Sikap umum negara berkembang yang selalu taat dan berkomitmen terhadap konvensi internasional dalam pencegahan dan pemberantasan kejahatan transnasional, termasuk korupsi dan pencucian uang, sering tidak diimbangi oleh konsistensi sikap dan komitmen kuat dan sungguh-sungguh dari negara-negara maju untuk mendukung keberhasilan pengembalian aset hasil tindak pidana khusus korupsi, dengan alasan perbedaan sistem hukum. Atas dasar pengamatan dan pengalaman ini pula dapat dikatakan bahwa semakin kencang tekanan menerapkan paradigma retributif dalam pemberantasan korupsi dan pencucian uang dan semakin longgar kerahasiaan bank untuk tujuan tersebut maka semakin besar peluang (sudah menjadi kenyataan) pelaku membawa kabur hasil jarahannya ke negara-negara maju yang notabene adalah pengusul inisiatif konvensi internasional tersebut di atas.
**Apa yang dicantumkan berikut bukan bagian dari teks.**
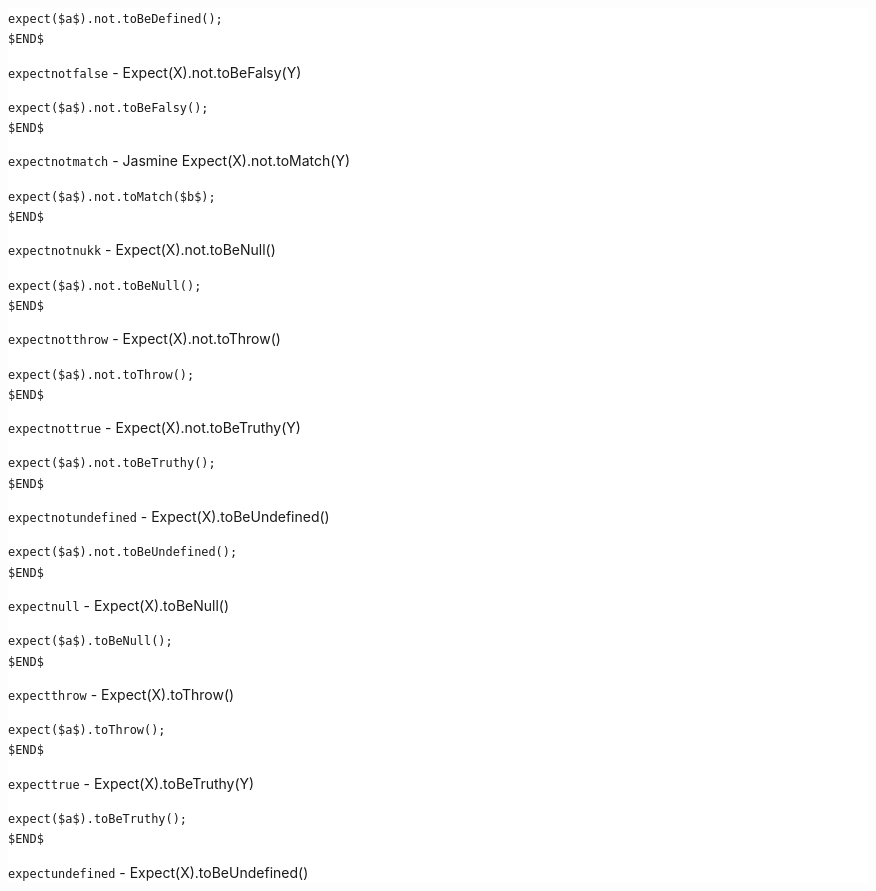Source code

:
 ```HTML
expect($a$).not.toBeDefined();
$END$
```
`expectnotfalse` - Expect(X).not.toBeFalsy(Y)

```HTML
expect($a$).not.toBeFalsy();
$END$
```
`expectnotmatch` - Jasmine Expect(X).not.toMatch(Y)

```HTML
expect($a$).not.toMatch($b$);
$END$
```
`expectnotnukk` - Expect(X).not.toBeNull()

```HTML
expect($a$).not.toBeNull();
$END$
```
`expectnotthrow` - Expect(X).not.toThrow()

```HTML
expect($a$).not.toThrow();
$END$
```
`expectnottrue` - Expect(X).not.toBeTruthy(Y)

```HTML
expect($a$).not.toBeTruthy();
$END$
```
`expectnotundefined` - Expect(X).toBeUndefined()

```HTML
expect($a$).not.toBeUndefined();
$END$
```
`expectnull` - Expect(X).toBeNull()

```HTML
expect($a$).toBeNull();
$END$
```
`expectthrow` - Expect(X).toThrow()

```HTML
expect($a$).toThrow();
$END$
```
`expecttrue` - Expect(X).toBeTruthy(Y)

```HTML
expect($a$).toBeTruthy();
$END$
```
`expectundefined` - Expect(X).toBeUndefined()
Sebaliknya yang terjadi justru di negara maju itulah harta kekayaan hasil jarahan menikmati “perlindungan hukum” dan kenyamanan untuk berbisnis dengan “uang haram” yang di Indonesia dicari-cari sampai mati. Kontradiksi baik ipso iure dan ipso facto sebagaimana diuraikan di atas seharusnya juga menjadi bahan pertimbangan saran perubahan strategi pemberantasan korupsi di Indonesia untuk lima tahun mendatang. Mumpung belum terlambat dan kebablasan.




BAB III
KESIMPULAN
Korupsi sesungguhnya merupakan masalah sistemik, bukan sekedar masalah moralitas seperti anggapan kebanyakan orang. Mustahil korupsi mendapatkan pintu masuk tanpa adanya praktek monopoli kekuasaan yang disertai dengan kewenangan yang tidak terbatas. Jalan tersebut semakin lapang ketika upaya transparansi dan akuntabilitas tidak dindahkah. Sehingga partisipasi setiap warga masyarakatpun, menjadi tidak berjalan dalam upaya mengontrol dan mengawasi jalannya pemerintahan. Masyarakat pada akhirnya dikunci dalam kebudayaan bisu (cuture silent), yang tidak dapat berbuat apa-apa, meski penyelewengan terjadi dimana-mana.